If you've ever seen The Da Vinci Code (not the best source of trustworthy information, we know), you'll have heard that, historically, some abstract shapes have tended to be associated with masculinity and some, like that upside-down triangle that Robert Langdon is always going on about, have tended to be associated with femininity.
Abstract representations of masculinity and femininity are all over the place—so much so that we learn to associate certain shapes and forms with masculine energy and female energy without ever thinking too much about it. Tall, narrow skyscrapers—like the Empire State Building, or the apartment complex that Joanna and Janet enter when they attend the party on Riverside Drive—are examples of masculine architectural form. (Insert joke about penis envy here.) Rounder, more curved enclosures—like the caves that many Whileawayans inhabit—are typically associated with femininity. In some feminist writings, like the literary criticism of Sandra M. Gilbert and Susan Gubar, caves are even read as symbols of the womb.
On top of its skyscrapers and caves, The Female Man is jam-packed with other examples of this kind of symbolism. Take, for example, one of the sculptures of the female Whileawayan God: an abstract piece made up of "three silver hoops welded to a silver cube" (3.8.1). Or, think about the joke that Joanna Russ is making when she writes that the Whileawayan symbol representing male genitalia ("the sideways eight that means infinity" with "straight line" running "down from the middle") is also the Whileawayan "mathematical symbol for self-contradiction" (5.12.4).

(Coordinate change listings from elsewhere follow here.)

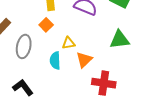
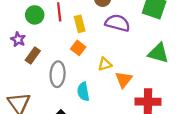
green triangle: (120, 40) -> (158, 53), turned 30
cyan semicircle: (55, 61) -> (83, 92), moved

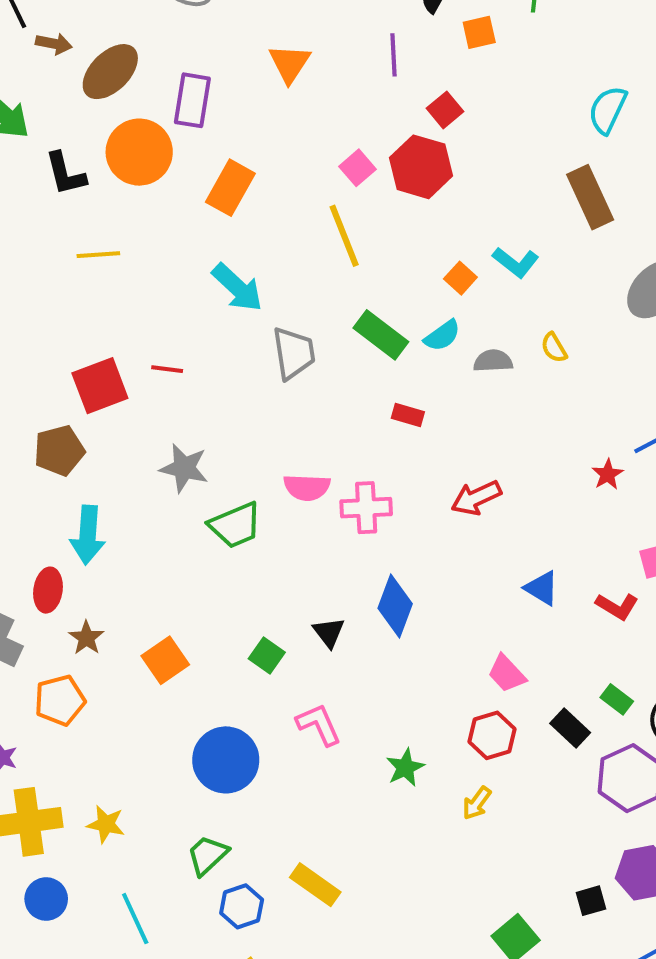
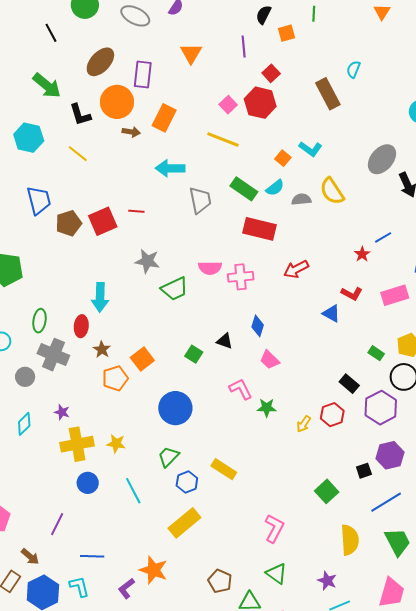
brown arrow: (54, 44) -> (131, 132), moved
cyan semicircle: (608, 110) -> (353, 69), size x0.7
brown rectangle: (590, 197) -> (328, 94), moved
yellow line: (344, 236) -> (223, 139), turned -44
yellow line: (98, 255) -> (78, 154), moved, turned 45
cyan arrow: (237, 288) -> (170, 168), turned 140
yellow semicircle: (554, 348) -> (332, 191), size x1.8
red rectangle: (408, 415) -> (260, 229), size x2.0
brown pentagon: (59, 451) -> (69, 223), moved
blue diamond: (395, 606) -> (258, 326), size x0.7
red L-shape: (617, 606) -> (352, 294), moved
black triangle: (329, 632) -> (225, 341), turned -30
pink trapezoid: (507, 674) -> (270, 360), moved
green rectangle: (617, 699) -> (376, 353), moved
orange pentagon: (60, 700) -> (115, 378), moved
pink L-shape: (319, 724) -> (241, 389), moved
red hexagon: (492, 735) -> (332, 415), moved
green star: (405, 768) -> (267, 408), turned 30

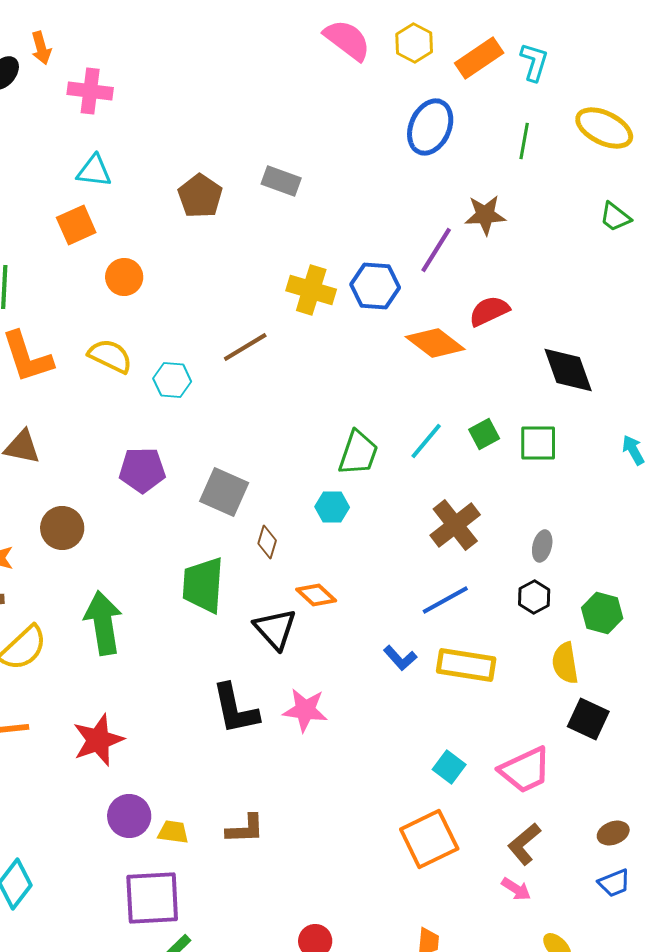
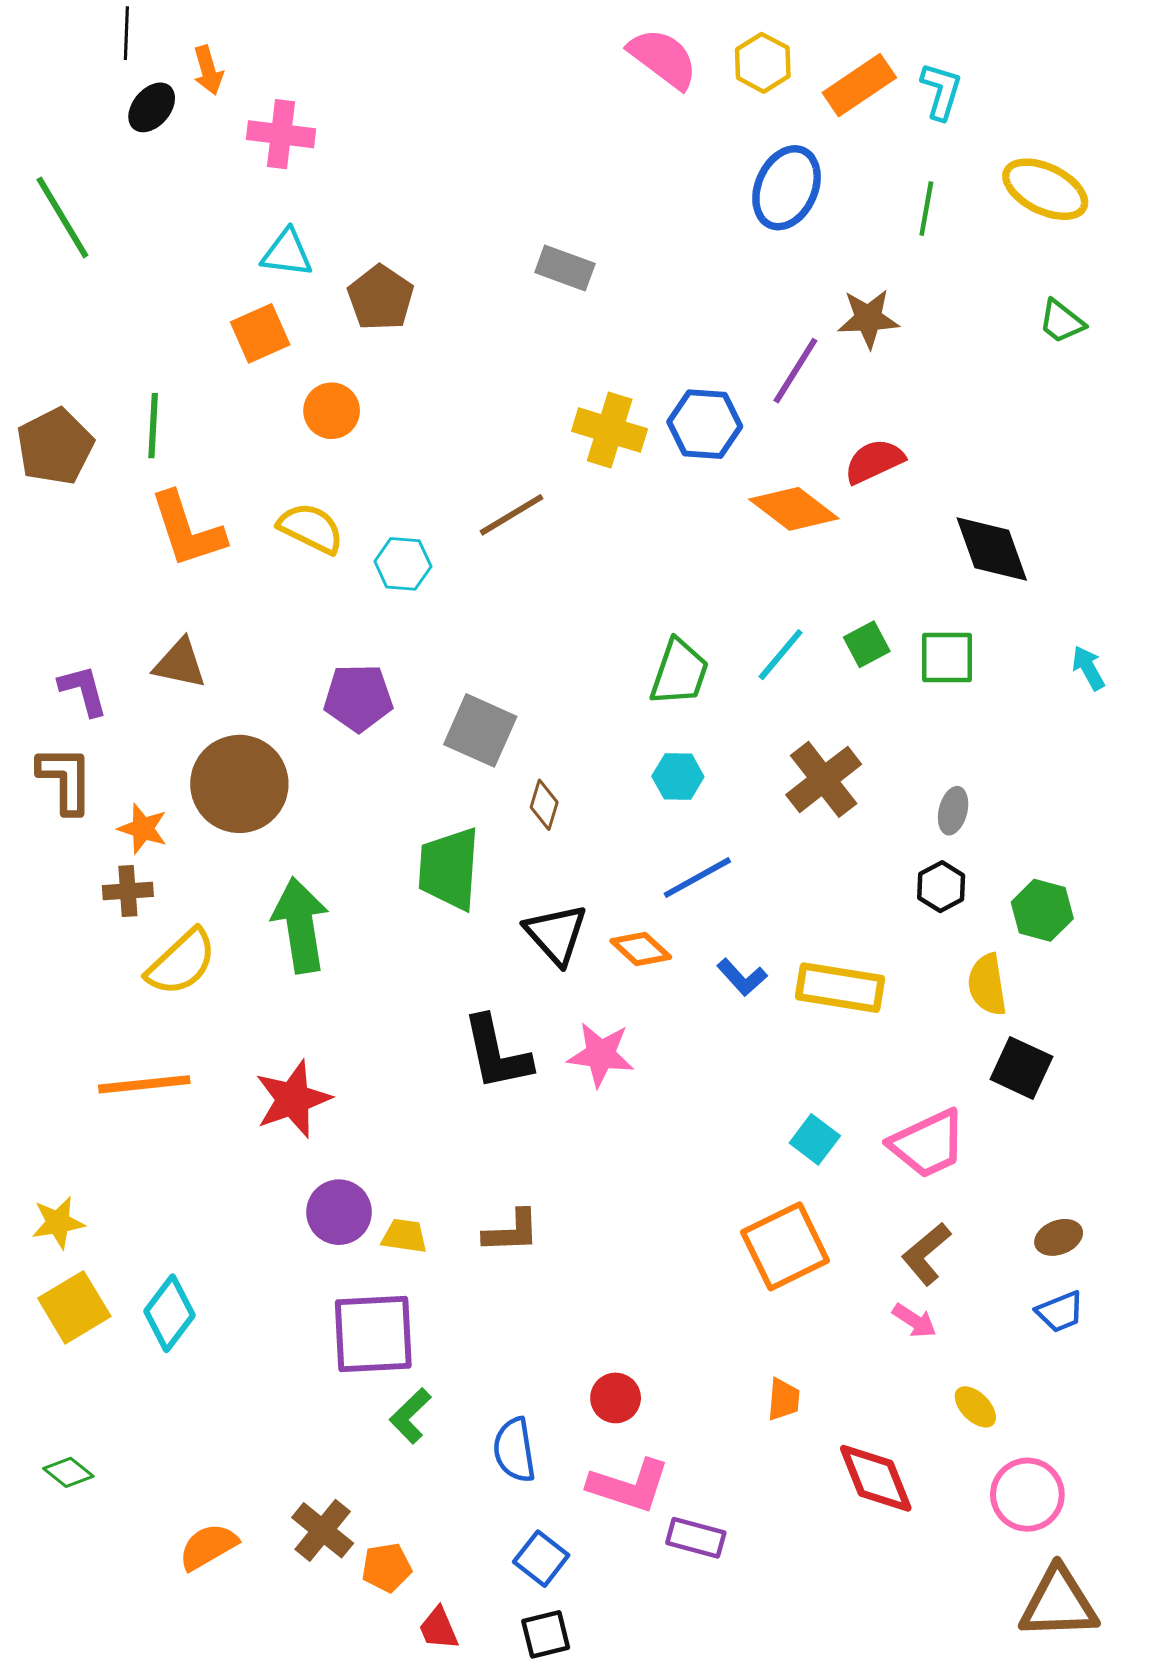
brown pentagon: (200, 196) -> (381, 298), moved
cyan hexagon: (332, 507) -> (678, 776), moved
brown circle: (62, 528) -> (239, 784), size x1.5
orange diamond: (316, 595) -> (641, 949), moved
blue line: (445, 600) -> (697, 878), moved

One of the neatest examples of abstract symbolism we find in the novel is Jael's home. We aren't told much about it, but Jael calls the house her "old round lollipop-on-a-stick," and it's clear that it's at least a little bit convex (8.9.1). Rounded architecture doesn't necessarily make for a feminine vibe, but certain elements of Jael's description definitely suggest that this is a female space. The biggie is that she compares it to Baba Yaga's hut (8.9.1), an allusion that prompts us to associate both the house and Jael herself with the ambiguous old crone who appears in Slavic folklore.